Collected data:
════════════════

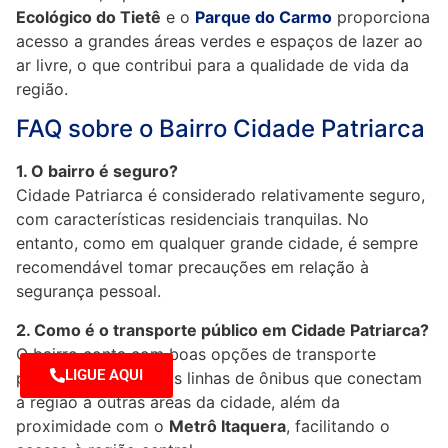
Ecológico do Tietê
e o
Parque do Carmo
proporciona
acesso a grandes áreas verdes e espaços de lazer ao
ar livre, o que contribui para a qualidade de vida da
região.
FAQ sobre o Bairro Cidade Patriarca
1. O bairro é seguro?
Cidade Patriarca é considerado relativamente seguro,
com características residenciais tranquilas. No
entanto, como em qualquer grande cidade, é sempre
recomendável tomar precauções em relação à
segurança pessoal.
2. Como é o transporte público em Cidade Patriarca?
O bairro conta com boas opções de transporte
LIGUE AQUI
público, com diversas linhas de ônibus que conectam
a região a outras áreas da cidade, além da
proximidade com o
Metrô Itaquera
, facilitando o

════════════════

## Exercise description
Print each record exactly as it stands, leaving the images out.

## Reply
Ecológico do Tietê
e o
Parque do Carmo
proporciona
acesso a grandes áreas verdes e espaços de lazer ao
ar livre, o que contribui para a qualidade de vida da
região.
FAQ sobre o Bairro Cidade Patriarca
1. O bairro é seguro?
Cidade Patriarca é considerado relativamente seguro,
com características residenciais tranquilas. No
entanto, como em qualquer grande cidade, é sempre
recomendável tomar precauções em relação à
segurança pessoal.
2. Como é o transporte público em Cidade Patriarca?
O bairro conta com boas opções de transporte
LIGUE AQUI
público, com diversas linhas de ônibus que conectam
a região a outras áreas da cidade, além da
proximidade com o
Metrô Itaquera
, facilitando o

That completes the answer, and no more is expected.